Search for multiple myeloma risk factors using Mendelian randomization

Abstract

The etiology of multiple myeloma (MM) is poorly understood. Summary data from genome-wide association studies (GWASs) of multiple phenotypes can be exploited in a Mendelian randomization (MR) phenome-wide association study (PheWAS) to search for factors influencing MM risk. We performed an MR-PheWAS analyzing 249 phenotypes, proxied by 10 225 genetic variants, and summary genetic data from a GWAS of 7717 MM cases and 29 304 controls. Odds ratios (ORs) per 1 standard deviation increase in each phenotype were estimated under an inverse variance weighted random effects model. A Bonferroni-corrected threshold of P = 2 × 10-4 was considered significant, whereas P < .05 was considered suggestive of an association.
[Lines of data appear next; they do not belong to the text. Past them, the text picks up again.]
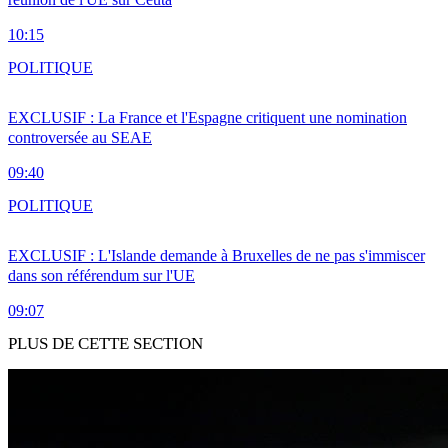
10:15
POLITIQUE
EXCLUSIF : La France et l'Espagne critiquent une nomination
controversée au SEAE
09:40
POLITIQUE
EXCLUSIF : L'Islande demande à Bruxelles de ne pas s'immiscer
dans son référendum sur l'UE
09:07
PLUS DE CETTE SECTION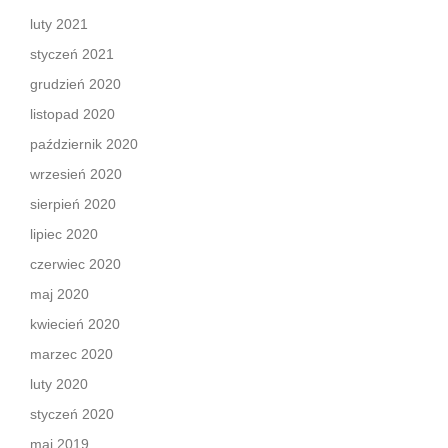
luty 2021
styczeń 2021
grudzień 2020
listopad 2020
październik 2020
wrzesień 2020
sierpień 2020
lipiec 2020
czerwiec 2020
maj 2020
kwiecień 2020
marzec 2020
luty 2020
styczeń 2020
maj 2019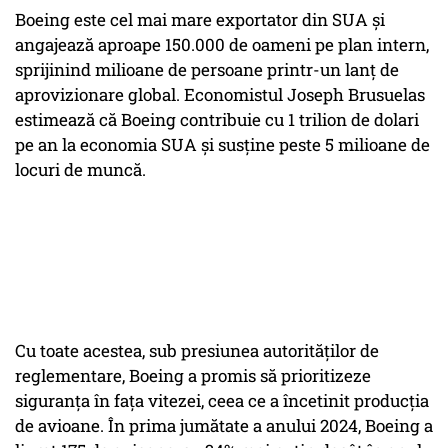
Boeing este cel mai mare exportator din SUA și
angajează aproape 150.000 de oameni pe plan intern,
sprijinind milioane de persoane printr-un lanț de
aprovizionare global. Economistul Joseph Brusuelas
estimează că Boeing contribuie cu 1 trilion de dolari
pe an la economia SUA și susține peste 5 milioane de
locuri de muncă.
Cu toate acestea, sub presiunea autorităților de
reglementare, Boeing a promis să prioritizeze
siguranța în fața vitezei, ceea ce a încetinit producția
de avioane. În prima jumătate a anului 2024, Boeing a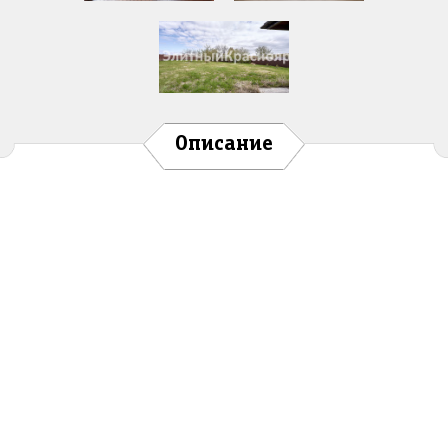
Описание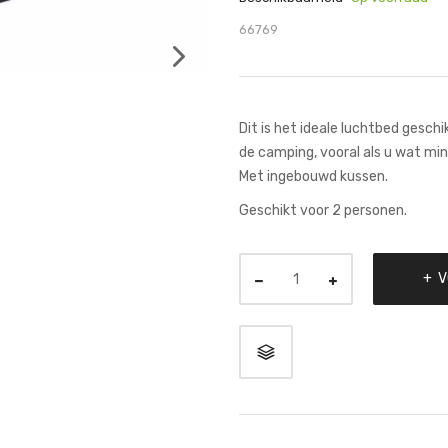
66769
Dit is het ideale luchtbed geschi
de camping, vooral als u wat mi
Met ingebouwd kussen.
Geschikt voor 2 personen.
V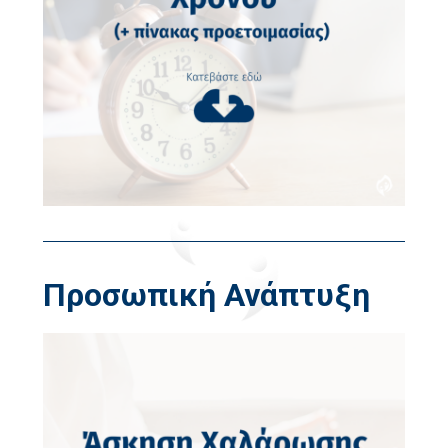
Προσωπική Ανάπτυξη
Although no significant associations with MM risk were observed among the 249 phenotypes, 28 phenotypes showed evidence suggestive of association, including increased levels of serum vitamin B6 and blood carnitine (P = 1.1 × 10-3) with greater MM risk and ω-3 fatty acids (P = 5.4 × 10-4) with reduced MM risk. A suggestive association between increased telomere length and reduced MM risk was also noted; however, this association was primarily driven by the previously identified risk variant rs10936599 at 3q26 (TERC). Although not statistically significant, increased body mass index was associated with increased risk (OR, 1.10; 95% confidence interval, 0.99-1.22), supporting findings from a previous meta-analysis of prospective observational studies. Our study did not provide evidence supporting any modifiable factors examined as having a major influence on MM risk; however, it provides insight into factors for which the evidence has previously been mixed.

Graphical abstract

Figure 1.

Principles of MR and the assumptions that need to be satisfied to derive unbiased causal effect estimates. Dashed lines represent direct causal and potential pleiotropic effects that would violate MR assumptions. A indicates genetic variants used as IVs are only associated with the modifiable risk factor; B indicates genetic variants only influence the risk of developing MM through the modifiable risk factor; C indicates genetic variants are not associated with any measured or unmeasured confounders. SNP, single-nucleotide polymorphism.

Figure 2.

Volcano plot of the OR_SD from IVW-RE or Wald ratio MR analysis of 249 phenotypes with risk of MM. Dashed gray line corresponds to P = .05. ln, natural logarithm; PVE, proportion of variance explained.

Figure 3.

Forest plot of 28 phenotypes suggestively associated with risk of MM. 95% CIs indicated by horizontal lines. Vertical line denotes the null value (OR_SD, 1).

Figure 4.

Forest plot showing the effect of alleles associated with longer telomere length on MM risk. 95% CIs indicated by horizontal lines. Diamonds represent overall causal effects estimated using IVW fixed effect (IVW-FE) and IVW-RE models, respectively, with CIs indicated by diamond width. Vertical line denotes the null value (OR_SD, 1).